A number of barristers at Littleton are permitted to accept Public Access work.
This page aims to set out a summary of how Public Access works, give examples of how it works in practice at Littleton and also how to make further enquiries about instructing a Littleton barrister on a Public Access basis.
What is Public Access?
Public Access permits barristers to accept instructions directly from a lay client, such as a member of the public, company or corporation, provided the barrister has attended an approved training course, notified the Bar Council of their intention to undertake such work and have insurance cover.
Barristers are not obliged to accept public access work and are permitted to negotiate and agree terms for the provision and scope of work to be supplied to the lay client.
Those terms will be recorded in a written Retainer Letter agreed between the barrister and lay client.

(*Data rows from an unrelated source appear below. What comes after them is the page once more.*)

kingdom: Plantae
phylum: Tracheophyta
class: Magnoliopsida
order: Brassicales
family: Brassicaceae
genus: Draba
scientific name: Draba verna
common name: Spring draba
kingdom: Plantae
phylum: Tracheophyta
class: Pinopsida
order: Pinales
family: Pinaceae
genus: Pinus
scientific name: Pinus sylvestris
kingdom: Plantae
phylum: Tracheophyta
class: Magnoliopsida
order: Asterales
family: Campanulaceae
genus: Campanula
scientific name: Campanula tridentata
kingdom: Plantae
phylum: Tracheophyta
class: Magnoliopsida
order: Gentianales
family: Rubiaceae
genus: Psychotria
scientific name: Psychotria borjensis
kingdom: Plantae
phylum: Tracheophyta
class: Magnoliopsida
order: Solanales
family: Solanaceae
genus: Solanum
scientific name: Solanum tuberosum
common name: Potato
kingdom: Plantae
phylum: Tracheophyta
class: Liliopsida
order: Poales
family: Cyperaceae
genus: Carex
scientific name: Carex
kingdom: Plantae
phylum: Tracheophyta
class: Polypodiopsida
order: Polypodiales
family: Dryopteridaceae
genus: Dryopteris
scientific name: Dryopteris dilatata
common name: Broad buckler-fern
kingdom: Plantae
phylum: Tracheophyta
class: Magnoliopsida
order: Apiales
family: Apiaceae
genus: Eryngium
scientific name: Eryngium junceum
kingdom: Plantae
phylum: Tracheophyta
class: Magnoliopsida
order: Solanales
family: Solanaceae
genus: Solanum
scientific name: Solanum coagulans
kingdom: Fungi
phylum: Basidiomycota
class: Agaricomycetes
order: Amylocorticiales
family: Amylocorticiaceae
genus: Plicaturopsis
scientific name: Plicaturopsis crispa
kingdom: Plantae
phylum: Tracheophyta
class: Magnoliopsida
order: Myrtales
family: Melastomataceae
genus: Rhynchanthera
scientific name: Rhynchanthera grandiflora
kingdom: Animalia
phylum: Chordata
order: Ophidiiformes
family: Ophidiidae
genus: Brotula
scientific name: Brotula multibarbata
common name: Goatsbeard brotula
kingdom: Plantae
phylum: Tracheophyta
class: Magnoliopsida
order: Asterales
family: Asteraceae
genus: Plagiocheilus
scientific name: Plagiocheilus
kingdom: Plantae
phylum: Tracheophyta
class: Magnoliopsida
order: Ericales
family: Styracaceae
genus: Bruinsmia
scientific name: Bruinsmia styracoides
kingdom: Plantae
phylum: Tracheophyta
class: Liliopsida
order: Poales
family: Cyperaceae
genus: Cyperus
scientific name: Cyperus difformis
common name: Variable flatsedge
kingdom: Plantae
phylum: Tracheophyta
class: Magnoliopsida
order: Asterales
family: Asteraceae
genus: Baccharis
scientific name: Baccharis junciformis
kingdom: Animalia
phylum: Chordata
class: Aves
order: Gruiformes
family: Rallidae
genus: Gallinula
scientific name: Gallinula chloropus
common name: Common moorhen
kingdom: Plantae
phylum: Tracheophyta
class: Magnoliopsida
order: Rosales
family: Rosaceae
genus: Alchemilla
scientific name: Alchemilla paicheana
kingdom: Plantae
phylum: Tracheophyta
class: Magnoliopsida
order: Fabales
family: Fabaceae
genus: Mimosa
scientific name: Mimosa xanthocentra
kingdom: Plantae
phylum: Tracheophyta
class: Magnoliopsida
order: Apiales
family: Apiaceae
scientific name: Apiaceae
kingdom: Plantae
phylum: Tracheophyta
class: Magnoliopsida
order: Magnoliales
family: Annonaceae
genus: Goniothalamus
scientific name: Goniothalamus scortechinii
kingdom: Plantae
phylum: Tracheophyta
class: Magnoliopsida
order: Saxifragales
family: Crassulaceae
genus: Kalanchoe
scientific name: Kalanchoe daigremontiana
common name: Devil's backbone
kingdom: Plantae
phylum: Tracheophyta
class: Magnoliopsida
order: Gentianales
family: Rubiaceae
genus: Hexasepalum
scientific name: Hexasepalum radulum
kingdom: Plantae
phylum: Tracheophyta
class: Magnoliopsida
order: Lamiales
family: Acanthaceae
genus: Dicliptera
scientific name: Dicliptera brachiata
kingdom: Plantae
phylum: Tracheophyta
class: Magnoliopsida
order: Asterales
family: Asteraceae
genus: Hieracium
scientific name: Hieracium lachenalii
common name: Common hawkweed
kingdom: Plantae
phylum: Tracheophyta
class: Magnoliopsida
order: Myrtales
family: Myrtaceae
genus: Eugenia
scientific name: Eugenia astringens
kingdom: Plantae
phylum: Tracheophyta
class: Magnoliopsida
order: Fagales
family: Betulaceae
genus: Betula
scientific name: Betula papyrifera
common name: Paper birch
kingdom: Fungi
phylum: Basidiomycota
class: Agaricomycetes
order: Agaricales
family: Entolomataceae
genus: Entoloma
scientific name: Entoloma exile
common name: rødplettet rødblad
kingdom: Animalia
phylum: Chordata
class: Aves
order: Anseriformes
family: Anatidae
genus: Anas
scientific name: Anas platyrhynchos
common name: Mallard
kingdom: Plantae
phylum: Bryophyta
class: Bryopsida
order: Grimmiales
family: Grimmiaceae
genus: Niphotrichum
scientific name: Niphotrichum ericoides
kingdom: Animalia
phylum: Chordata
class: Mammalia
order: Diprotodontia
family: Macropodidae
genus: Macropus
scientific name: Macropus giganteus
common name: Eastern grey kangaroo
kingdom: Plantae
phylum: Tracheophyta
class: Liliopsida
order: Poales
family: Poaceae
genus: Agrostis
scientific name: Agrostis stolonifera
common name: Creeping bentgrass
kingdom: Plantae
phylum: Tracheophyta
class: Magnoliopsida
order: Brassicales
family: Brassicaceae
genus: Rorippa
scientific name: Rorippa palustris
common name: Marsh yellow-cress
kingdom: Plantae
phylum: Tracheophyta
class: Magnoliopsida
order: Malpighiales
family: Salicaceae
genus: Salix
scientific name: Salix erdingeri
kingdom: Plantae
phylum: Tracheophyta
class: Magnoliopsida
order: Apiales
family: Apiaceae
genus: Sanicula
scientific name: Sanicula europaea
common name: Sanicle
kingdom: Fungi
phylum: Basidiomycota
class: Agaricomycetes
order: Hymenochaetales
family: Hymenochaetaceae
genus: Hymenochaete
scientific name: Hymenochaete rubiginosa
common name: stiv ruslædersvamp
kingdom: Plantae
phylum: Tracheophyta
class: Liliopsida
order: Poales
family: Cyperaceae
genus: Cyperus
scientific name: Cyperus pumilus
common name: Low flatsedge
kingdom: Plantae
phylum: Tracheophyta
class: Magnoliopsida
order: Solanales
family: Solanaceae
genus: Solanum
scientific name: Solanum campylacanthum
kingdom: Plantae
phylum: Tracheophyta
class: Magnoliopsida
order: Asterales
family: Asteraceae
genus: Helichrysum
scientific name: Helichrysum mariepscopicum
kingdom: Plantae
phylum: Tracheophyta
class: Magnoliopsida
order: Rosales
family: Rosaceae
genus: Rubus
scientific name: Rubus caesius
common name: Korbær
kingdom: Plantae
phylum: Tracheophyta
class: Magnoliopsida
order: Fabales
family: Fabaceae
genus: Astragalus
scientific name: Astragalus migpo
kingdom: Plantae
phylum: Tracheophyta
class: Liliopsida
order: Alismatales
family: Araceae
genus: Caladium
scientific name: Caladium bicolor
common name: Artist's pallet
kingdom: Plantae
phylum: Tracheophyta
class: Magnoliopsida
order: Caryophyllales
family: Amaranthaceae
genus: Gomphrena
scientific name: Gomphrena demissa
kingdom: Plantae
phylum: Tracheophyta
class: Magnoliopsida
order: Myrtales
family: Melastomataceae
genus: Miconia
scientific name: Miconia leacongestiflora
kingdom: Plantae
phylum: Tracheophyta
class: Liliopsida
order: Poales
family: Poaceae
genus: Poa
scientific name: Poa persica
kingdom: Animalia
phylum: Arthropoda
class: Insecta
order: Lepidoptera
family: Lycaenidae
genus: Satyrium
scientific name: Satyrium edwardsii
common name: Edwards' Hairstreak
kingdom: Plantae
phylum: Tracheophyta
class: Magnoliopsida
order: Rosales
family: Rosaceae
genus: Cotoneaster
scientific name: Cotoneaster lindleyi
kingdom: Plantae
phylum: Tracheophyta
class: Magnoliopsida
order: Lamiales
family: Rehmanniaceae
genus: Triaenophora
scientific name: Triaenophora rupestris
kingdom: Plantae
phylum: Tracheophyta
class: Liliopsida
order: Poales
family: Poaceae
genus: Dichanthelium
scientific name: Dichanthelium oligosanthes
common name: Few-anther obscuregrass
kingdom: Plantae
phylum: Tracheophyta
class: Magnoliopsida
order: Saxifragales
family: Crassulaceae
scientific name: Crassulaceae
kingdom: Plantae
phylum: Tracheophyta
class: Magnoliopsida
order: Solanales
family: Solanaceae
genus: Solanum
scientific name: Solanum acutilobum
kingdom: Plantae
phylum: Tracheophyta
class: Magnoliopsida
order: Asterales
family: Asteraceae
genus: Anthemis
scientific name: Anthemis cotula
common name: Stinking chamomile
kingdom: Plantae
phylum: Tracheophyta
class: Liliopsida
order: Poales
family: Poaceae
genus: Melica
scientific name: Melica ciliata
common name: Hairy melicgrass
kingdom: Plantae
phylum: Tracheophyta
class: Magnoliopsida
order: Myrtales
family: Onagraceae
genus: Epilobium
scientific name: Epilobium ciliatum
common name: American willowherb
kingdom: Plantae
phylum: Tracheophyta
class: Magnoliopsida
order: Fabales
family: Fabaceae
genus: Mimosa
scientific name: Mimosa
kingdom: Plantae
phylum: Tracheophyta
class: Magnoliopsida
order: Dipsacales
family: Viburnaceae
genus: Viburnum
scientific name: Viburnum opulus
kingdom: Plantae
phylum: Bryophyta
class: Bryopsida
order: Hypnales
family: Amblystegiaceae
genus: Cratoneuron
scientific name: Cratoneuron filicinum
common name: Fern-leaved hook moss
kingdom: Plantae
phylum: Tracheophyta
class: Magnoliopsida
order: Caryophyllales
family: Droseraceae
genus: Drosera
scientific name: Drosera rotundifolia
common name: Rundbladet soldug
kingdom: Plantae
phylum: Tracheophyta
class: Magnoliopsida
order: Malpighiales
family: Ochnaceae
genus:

Examples of Public Access work undertaken by Littleton
Whilst every Public Access trained barrister at Littleton can chose work that they engage in on that basis, it has often been the case that instructing a barrister on a Public Access basis may be particularly cost-effective and proportionate when the lay client is part of a multi-party dispute where fellow claimants or defendants are already represented by a solicitor. For example:
-in a High Court restrictive covenant/breach of fiduciary scenario
-multi-party Employment Tribunal claim
-in a dispute between directors, partners or shareholders.
Public Access barristers at Littleton cover all its main areas of practice: employment, commercial, disciplinary and regulatory, sport, partnership, common and public and mediation and arbitration.
What do you need to do to enquire about Public Access representation?
All barristers at Littleton are serviced by clerks. Please contact the clerks room on 0207 797 8600 or firstname.lastname@example.org for further information about Public Access representation.
Before providing their services, barristers’ clerks may require public access clients to provide ID documentation and Anti-Money Laundering Checks may also need to be carried out.
It is very important for lay clients to consider whether they may be eligible for legal expenses funding before instructing a barrister on a public access basis, such as through an insurance policy, a trade union or even public funding (often referred to as "legal aid”).
Barristers may also suggest that a lay client is best served by receiving advice from a solicitor alone or in conjunction with the barrister.